Present Members of the Profession
Some of the leading physicians of Grundy County at present may be found in the following list: Drs. A.V. Allen, F.M. Allison, J.W. Allison, F.C. Bowker, J.C. Bucher, J.F. Carey, H.M. Ferguson, H.B. Gilbourne, W.E. Hart, G.A. Leach, F.A. Palmer, William G. Sachse, Sam Smith, F.A. Stockdale, M.C. Sturtevant, G.B. Terrands, W.E. Walsh and Roscoe Whitman.

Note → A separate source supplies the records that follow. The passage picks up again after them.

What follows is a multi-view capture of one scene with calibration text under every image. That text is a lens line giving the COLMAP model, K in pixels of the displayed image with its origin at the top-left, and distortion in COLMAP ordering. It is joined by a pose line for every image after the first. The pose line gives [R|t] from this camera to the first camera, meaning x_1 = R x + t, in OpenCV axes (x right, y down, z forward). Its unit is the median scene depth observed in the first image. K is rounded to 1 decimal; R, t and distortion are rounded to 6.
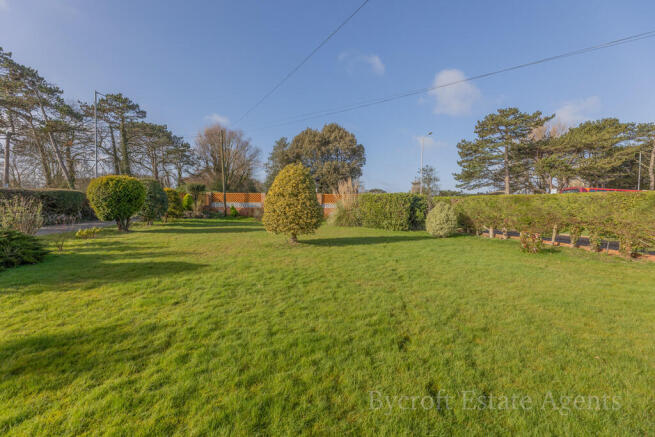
lens RADIAL K [[262.5, 0, 329.1], [0, 262.5, 219.1], [0, 0, 1]] dist [-0.011316, -0.000444]
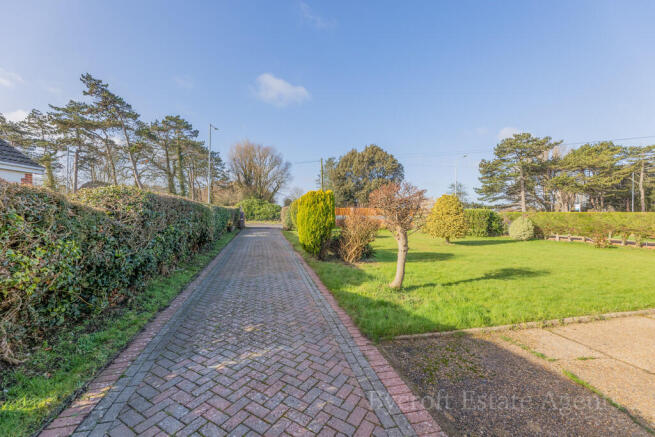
lens RADIAL K [[262.5, 0, 326.0], [0, 262.5, 218.9], [0, 0, 1]] dist [-0.011316, -0.000444]
pose [[0.999660, -0.000397, 0.026086, -0.228668], [0.001282, 0.999424, -0.033921, -0.001293], [-0.026057, 0.033943, 0.999084, -0.138340]]
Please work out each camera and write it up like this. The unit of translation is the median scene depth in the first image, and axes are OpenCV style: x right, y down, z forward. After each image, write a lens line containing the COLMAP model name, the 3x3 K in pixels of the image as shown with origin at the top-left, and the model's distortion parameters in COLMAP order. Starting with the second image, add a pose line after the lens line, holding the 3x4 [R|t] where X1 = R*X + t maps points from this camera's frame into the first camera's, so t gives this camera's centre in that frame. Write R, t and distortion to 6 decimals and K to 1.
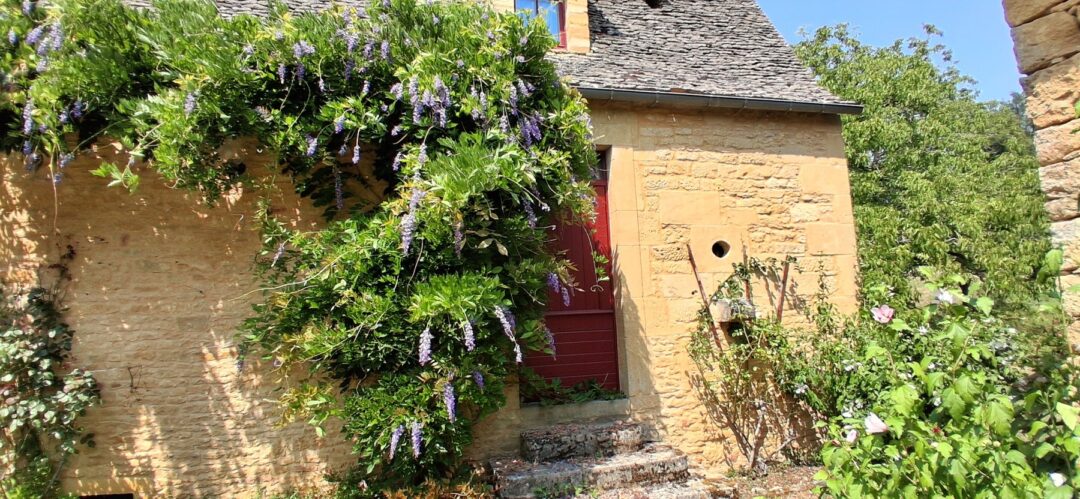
lens RADIAL K [[540.9, 0, 544.9], [0, 540.9, 250.6], [0, 0, 1]] dist [0.010414, -0.052091]
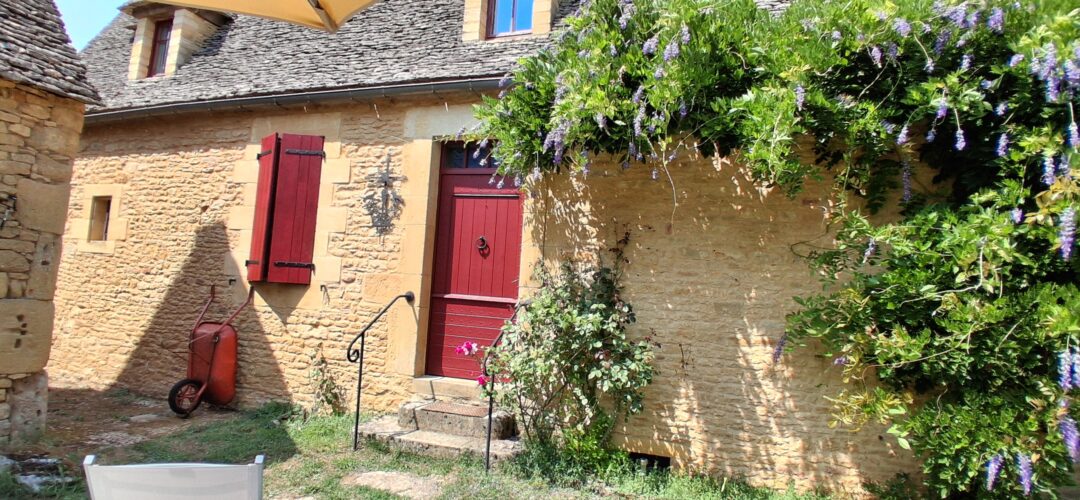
lens RADIAL K [[540.9, 0, 544.9], [0, 540.9, 251.1], [0, 0, 1]] dist [0.010414, -0.052091]
pose [[0.828172, 0.046235, -0.558564, -0.372579], [-0.033913, 0.998899, 0.032401, -0.001195], [0.559447, -0.007891, 0.828829, -0.086403]]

Dr. Frank Austin Palmer was born at Old Mazon, Illinois, November 10, 1873. After being graduated from the Morris High school in 1890, he attended St. John’s Military Academy of Delafield, Wis., during 1891, and in 1897, was graduated from the medical department of the Northwestern University of Chicago, receiving in that year his degree of M.D. The following year was spent as interne at the Passavant Memorial Hospital, Chicago, in association with the late Dr. Christian Fenger, and in 1898 and 1899, he was an assistant to his father. From 1899 to 1902, he was in practice at Gardner, Illinois, and he then became an assistant in surgery to Prof. Emil Ries of Chicago, and in 1904 he was made surgical assistant to Prof. Alexander Hugh Ferguson in charge of his private institution (the Chicago Hospital). In 1906 Dr. Palmer returned to Morris and entered into partnership with his father, the late Dr. A.E. Palmer. He now takes care of a large private practice and is on the staff of the Morris Hospital.

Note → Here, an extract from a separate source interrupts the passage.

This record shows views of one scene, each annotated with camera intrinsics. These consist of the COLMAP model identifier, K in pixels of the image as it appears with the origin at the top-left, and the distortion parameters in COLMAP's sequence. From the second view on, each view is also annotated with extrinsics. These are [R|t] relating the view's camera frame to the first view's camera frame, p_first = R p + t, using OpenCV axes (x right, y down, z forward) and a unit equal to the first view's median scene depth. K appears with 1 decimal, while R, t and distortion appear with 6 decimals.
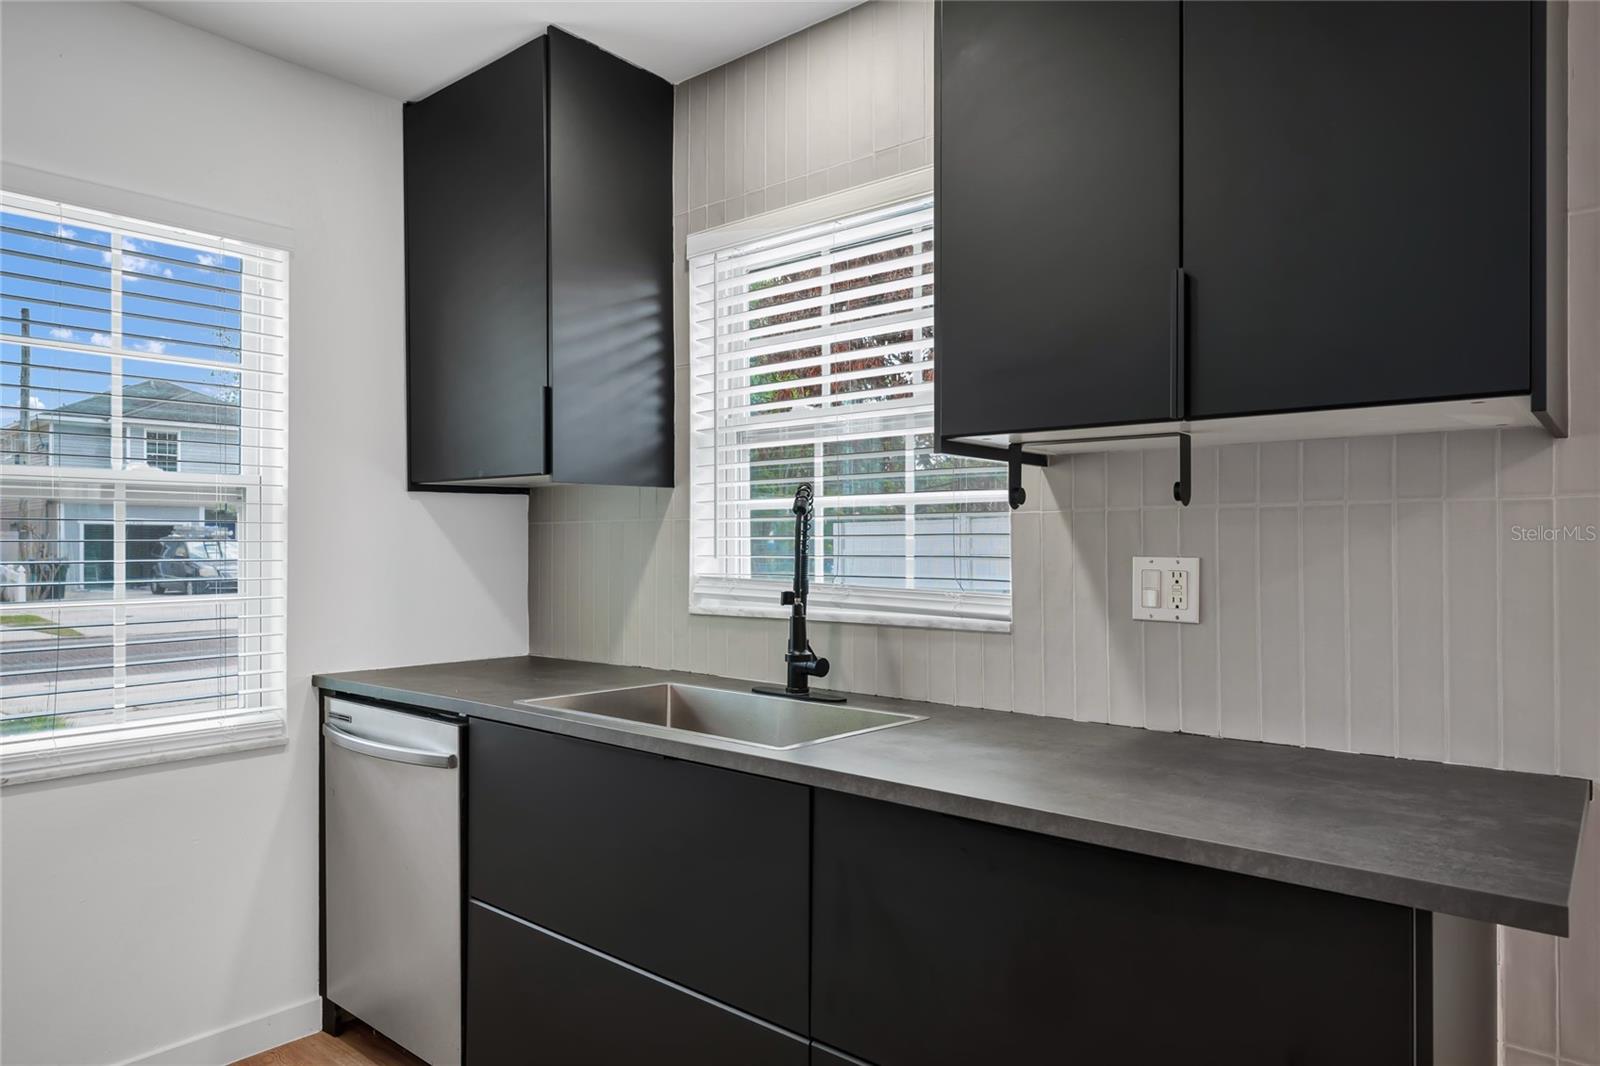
lens RADIAL K [[1011.6, 0, 800.0], [0, 1011.6, 533.0], [0, 0, 1]] dist [0.000042, -0.000974]
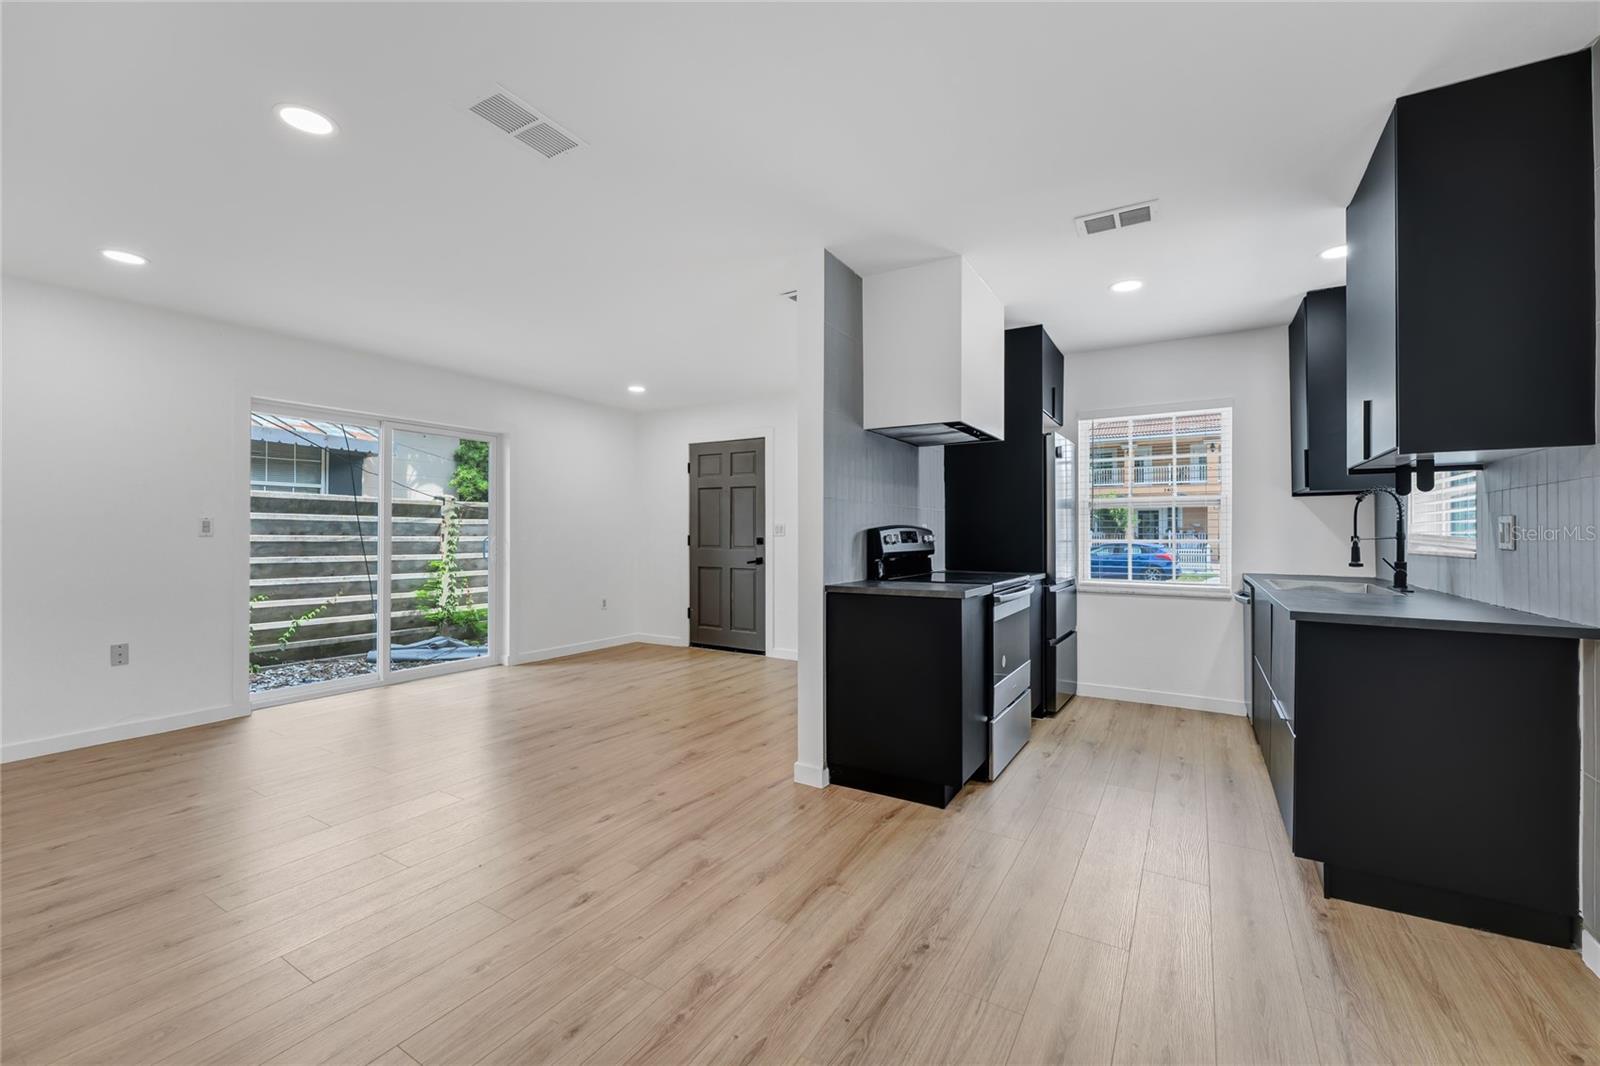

The Coroners of Grundy County have been as follows: Leander Leclere, 1841-1843; Samuel Ayers, 1844-1848; Henry Beebe, 1849; James H. O’Brian, 1850-1853; James B. Jones, 1854-1858; E. Ridgway, 1859-1860; Norman R. Griswold, 1861-1862; J.B. Jones, 1863-1864; Levi Hills, Sr., 1865-1866; John N. Freeman, 1867; George E. Parmlee, 1868; E. Ridgway, 1869-1884; Truman A. Hand, 1885-1888; E.T. Abell, 1889-1892; H.M. Ferguson, 1893-1896; J.E. Brock, 1897-1903; H.M. Ferguson, 1904-1911; W.G. Sachse, 1912-1914.